Each record below is to be restated word for word.

::::::::

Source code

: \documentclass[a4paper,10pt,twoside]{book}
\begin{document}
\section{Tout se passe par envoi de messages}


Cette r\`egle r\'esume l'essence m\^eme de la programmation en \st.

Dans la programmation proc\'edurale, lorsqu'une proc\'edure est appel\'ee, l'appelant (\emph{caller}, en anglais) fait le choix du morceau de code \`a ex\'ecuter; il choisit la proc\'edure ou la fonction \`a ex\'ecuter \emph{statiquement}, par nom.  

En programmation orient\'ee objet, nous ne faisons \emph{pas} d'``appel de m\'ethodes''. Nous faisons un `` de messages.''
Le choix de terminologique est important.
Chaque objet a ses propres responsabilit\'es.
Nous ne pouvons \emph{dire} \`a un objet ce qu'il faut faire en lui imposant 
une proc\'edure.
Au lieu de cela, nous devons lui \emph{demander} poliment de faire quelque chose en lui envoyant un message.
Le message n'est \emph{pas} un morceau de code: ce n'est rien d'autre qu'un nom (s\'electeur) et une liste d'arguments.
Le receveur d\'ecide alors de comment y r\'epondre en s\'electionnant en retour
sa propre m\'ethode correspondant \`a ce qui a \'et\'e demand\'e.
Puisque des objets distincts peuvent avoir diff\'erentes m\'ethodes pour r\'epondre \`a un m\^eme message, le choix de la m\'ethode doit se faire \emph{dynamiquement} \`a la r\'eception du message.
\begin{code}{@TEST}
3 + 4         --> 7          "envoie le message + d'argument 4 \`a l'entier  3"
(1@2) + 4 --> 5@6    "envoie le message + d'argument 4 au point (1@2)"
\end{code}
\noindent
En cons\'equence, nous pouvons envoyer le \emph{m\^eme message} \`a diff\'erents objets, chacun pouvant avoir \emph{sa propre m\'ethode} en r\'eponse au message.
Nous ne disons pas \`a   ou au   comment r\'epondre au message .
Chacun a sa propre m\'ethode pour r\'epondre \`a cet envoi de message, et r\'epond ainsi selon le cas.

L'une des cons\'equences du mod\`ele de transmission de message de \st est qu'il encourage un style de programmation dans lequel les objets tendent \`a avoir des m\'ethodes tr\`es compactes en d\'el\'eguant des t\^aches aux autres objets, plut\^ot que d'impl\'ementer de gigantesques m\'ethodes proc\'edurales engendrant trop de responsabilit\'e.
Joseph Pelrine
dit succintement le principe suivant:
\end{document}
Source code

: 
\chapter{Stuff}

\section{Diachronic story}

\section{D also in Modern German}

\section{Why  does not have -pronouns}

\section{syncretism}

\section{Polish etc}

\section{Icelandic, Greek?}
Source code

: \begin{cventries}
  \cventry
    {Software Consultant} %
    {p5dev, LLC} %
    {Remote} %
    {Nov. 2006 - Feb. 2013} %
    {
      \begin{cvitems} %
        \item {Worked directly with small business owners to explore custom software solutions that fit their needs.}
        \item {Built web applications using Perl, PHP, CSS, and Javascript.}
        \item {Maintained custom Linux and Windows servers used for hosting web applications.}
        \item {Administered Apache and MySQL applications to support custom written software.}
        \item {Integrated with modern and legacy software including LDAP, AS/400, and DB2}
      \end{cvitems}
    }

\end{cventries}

::::::::

*TASK OUTPUT*
Source code

: \documentclass[a4paper,10pt,twoside]{book}
\begin{document}
\section{Tout se passe par envoi de messages}


Cette r\`egle r\'esume l'essence m\^eme de la programmation en \st.

Dans la programmation proc\'edurale, lorsqu'une proc\'edure est appel\'ee, l'appelant (\emph{caller}, en anglais) fait le choix du morceau de code \`a ex\'ecuter; il choisit la proc\'edure ou la fonction \`a ex\'ecuter \emph{statiquement}, par nom.  

En programmation orient\'ee objet, nous ne faisons \emph{pas} d'``appel de m\'ethodes''. Nous faisons un `` de messages.''
Le choix de terminologique est important.
Chaque objet a ses propres responsabilit\'es.
Nous ne pouvons \emph{dire} \`a un objet ce qu'il faut faire en lui imposant 
une proc\'edure.
Au lieu de cela, nous devons lui \emph{demander} poliment de faire quelque chose en lui envoyant un message.
Le message n'est \emph{pas} un morceau de code: ce n'est rien d'autre qu'un nom (s\'electeur) et une liste d'arguments.
Le receveur d\'ecide alors de comment y r\'epondre en s\'electionnant en retour
sa propre m\'ethode correspondant \`a ce qui a \'et\'e demand\'e.
Puisque des objets distincts peuvent avoir diff\'erentes m\'ethodes pour r\'epondre \`a un m\^eme message, le choix de la m\'ethode doit se faire \emph{dynamiquement} \`a la r\'eception du message.
\begin{code}{@TEST}
3 + 4         --> 7          "envoie le message + d'argument 4 \`a l'entier  3"
(1@2) + 4 --> 5@6    "envoie le message + d'argument 4 au point (1@2)"
\end{code}
\noindent
En cons\'equence, nous pouvons envoyer le \emph{m\^eme message} \`a diff\'erents objets, chacun pouvant avoir \emph{sa propre m\'ethode} en r\'eponse au message.
Nous ne disons pas \`a   ou au   comment r\'epondre au message .
Chacun a sa propre m\'ethode pour r\'epondre \`a cet envoi de message, et r\'epond ainsi selon le cas.

L'une des cons\'equences du mod\`ele de transmission de message de \st est qu'il encourage un style de programmation dans lequel les objets tendent \`a avoir des m\'ethodes tr\`es compactes en d\'el\'eguant des t\^aches aux autres objets, plut\^ot que d'impl\'ementer de gigantesques m\'ethodes proc\'edurales engendrant trop de responsabilit\'e.
Joseph Pelrine
dit succintement le principe suivant:
\end{document}
Source code

: 
\chapter{Stuff}

\section{Diachronic story}

\section{D also in Modern German}

\section{Why  does not have -pronouns}

\section{syncretism}

\section{Polish etc}

\section{Icelandic, Greek?}
Source code

: \begin{cventries}
  \cventry
    {Software Consultant} %
    {p5dev, LLC} %
    {Remote} %
    {Nov. 2006 - Feb. 2013} %
    {
      \begin{cvitems} %
        \item {Worked directly with small business owners to explore custom software solutions that fit their needs.}
        \item {Built web applications using Perl, PHP, CSS, and Javascript.}
        \item {Maintained custom Linux and Windows servers used for hosting web applications.}
        \item {Administered Apache and MySQL applications to support custom written software.}
        \item {Integrated with modern and legacy software including LDAP, AS/400, and DB2}
      \end{cvitems}
    }

\end{cventries}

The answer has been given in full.